Consequently, private charities such as Oxfam and the International Red Cross know the lay of the land and have used that knowledge to build the infrastructure needed to funnel funds and food to the needy. This they achieve with minimum overheads and personnel. And, unlike the American military, they are unintrusive.
Indeed, private non-profits are many times more efficient than lumbering bureaucracies like USAID and the foreign equivalents it "interfaces" with. With pensions and perks in perpetuity, the mandarins manning these departments sell "love and compassion" at a premium.

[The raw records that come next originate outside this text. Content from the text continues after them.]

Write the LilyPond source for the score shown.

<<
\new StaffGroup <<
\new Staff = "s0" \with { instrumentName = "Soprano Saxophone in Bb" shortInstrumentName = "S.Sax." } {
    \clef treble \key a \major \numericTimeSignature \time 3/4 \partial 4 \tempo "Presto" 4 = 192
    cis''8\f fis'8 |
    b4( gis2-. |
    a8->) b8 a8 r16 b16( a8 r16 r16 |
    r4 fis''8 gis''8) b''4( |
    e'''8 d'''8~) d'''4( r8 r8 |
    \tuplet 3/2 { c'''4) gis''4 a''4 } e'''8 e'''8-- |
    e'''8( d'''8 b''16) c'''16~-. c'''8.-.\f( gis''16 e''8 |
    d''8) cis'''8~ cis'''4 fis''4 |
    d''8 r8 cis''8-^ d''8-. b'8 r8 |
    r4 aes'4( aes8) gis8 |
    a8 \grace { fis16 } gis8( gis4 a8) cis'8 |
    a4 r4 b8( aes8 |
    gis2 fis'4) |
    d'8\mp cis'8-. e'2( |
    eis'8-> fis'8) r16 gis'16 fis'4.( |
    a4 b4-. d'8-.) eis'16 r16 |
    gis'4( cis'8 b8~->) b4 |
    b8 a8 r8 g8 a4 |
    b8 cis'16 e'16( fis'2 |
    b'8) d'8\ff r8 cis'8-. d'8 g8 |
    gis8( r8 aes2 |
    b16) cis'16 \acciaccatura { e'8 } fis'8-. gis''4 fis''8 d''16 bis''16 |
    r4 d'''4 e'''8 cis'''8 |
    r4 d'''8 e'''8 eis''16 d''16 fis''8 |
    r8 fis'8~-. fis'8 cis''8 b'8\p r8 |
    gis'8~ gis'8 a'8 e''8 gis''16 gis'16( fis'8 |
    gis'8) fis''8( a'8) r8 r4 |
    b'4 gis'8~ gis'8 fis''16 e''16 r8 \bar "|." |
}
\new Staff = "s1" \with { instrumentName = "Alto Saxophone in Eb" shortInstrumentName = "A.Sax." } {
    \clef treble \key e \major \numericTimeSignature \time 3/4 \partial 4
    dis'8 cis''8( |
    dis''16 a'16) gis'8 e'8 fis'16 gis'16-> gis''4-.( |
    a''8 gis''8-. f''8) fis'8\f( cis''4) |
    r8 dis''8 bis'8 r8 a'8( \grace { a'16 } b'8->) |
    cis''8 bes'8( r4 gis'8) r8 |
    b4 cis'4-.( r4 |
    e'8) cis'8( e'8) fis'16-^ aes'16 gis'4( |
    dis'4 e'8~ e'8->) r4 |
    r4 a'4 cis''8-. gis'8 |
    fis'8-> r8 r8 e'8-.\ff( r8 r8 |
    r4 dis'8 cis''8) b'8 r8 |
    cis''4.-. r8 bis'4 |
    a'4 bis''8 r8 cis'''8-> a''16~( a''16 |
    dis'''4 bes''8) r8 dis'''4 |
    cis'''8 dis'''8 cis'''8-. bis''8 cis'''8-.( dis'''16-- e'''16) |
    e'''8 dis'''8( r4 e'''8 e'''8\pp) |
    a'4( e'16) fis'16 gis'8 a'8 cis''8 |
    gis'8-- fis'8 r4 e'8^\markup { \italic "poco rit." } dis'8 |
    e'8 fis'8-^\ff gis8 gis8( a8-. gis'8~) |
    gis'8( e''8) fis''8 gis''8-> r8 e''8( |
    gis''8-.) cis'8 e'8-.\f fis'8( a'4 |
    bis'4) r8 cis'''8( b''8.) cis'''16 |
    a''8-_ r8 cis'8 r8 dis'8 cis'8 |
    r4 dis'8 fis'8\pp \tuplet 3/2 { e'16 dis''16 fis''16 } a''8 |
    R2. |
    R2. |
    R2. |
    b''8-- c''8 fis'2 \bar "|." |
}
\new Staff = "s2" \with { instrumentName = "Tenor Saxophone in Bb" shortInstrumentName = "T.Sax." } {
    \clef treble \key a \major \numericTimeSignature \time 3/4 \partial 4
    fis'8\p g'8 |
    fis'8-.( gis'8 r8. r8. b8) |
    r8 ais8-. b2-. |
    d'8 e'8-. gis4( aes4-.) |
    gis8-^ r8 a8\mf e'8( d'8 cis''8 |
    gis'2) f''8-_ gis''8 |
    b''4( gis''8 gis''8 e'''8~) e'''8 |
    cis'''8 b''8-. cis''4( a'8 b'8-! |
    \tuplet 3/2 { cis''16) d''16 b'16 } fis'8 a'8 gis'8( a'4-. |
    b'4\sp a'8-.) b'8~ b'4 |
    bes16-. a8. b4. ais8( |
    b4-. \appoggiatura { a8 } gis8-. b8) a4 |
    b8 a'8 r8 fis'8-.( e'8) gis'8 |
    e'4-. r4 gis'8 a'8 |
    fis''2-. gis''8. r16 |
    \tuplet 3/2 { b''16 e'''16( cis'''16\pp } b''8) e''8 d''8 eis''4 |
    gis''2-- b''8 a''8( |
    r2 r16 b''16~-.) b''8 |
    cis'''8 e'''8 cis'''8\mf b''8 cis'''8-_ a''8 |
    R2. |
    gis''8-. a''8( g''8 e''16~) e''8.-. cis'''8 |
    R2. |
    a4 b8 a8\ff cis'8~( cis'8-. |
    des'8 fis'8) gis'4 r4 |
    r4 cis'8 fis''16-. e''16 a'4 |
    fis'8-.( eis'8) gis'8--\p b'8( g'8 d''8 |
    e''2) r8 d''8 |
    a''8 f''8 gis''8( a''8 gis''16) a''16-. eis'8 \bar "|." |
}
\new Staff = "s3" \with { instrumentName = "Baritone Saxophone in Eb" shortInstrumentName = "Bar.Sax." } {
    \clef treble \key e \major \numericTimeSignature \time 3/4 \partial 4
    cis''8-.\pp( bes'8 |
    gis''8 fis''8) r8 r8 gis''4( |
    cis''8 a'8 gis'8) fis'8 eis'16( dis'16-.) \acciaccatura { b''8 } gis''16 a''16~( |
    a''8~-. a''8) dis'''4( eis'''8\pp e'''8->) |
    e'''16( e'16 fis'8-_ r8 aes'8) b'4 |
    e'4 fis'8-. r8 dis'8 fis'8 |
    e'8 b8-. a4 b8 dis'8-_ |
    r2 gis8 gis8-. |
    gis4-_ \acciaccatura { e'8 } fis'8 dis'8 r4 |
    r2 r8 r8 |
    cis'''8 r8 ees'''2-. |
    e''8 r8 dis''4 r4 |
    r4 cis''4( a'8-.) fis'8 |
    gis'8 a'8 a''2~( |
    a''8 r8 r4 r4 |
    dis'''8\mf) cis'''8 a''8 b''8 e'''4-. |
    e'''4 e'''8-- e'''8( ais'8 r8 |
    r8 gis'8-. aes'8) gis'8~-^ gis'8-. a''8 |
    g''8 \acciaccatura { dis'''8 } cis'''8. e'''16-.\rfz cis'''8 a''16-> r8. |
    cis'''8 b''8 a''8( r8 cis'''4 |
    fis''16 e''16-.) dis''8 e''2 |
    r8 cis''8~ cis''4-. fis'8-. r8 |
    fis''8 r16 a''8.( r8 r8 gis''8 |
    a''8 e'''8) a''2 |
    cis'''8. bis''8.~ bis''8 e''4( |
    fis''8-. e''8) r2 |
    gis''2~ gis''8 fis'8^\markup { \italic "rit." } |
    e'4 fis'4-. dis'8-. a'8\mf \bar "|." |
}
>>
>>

Private non-profits are not only exceedingly more efficient but infinitely more ethical. Oxfam’s trustees, for example, take "ultimate responsibility in law for the charity, its assets and activities." You might hear a great deal about government accountability, but when last did you see it in action? Condoleezza’s contortions at the 9/11 commission’s hearings? The time she claimed that a memo warning of planes doubling up as missiles was nothing but "historical," inactionable intelligence?
Some private charities, for example Doctors Without Borders USA, a branch of Medecins Sans Frontieres, have lately received more funds than they can use. They duly told their supporters they had raised enough to meet immediate tsunami-related needs. Imagine that. Howard Stern will discover modesty before a government official discovers such fiscal restraint and veracity.
Charities such as Oxfam aim to empower poor people globally; foreign aid, being a government-to-government transfer, invariably empowers and consolidates bureaucratic fiefdoms. Wherever USAID becomes established, it feeds the parasitic political class in the recipient countries at the expense of the productive private sector. As these governments fatten, real GDP growth is stunted. And where USAID leads, Halliburton and other corporate leeches follow USAID provides these corrupt camp followers with direct infusions of taxpayers’ funds.
By Jan. 5, private American donors had collected for Asia almost as much as the Bush government had unconstitutionally "pledged" on their behalf. And even as Bush’s appropriation reached $350 million, private donations continued to keep pace and more.
America’s generosity in response to the Asian disaster makes USAID and other compassionate pickpockets as unnecessary as they are unethical.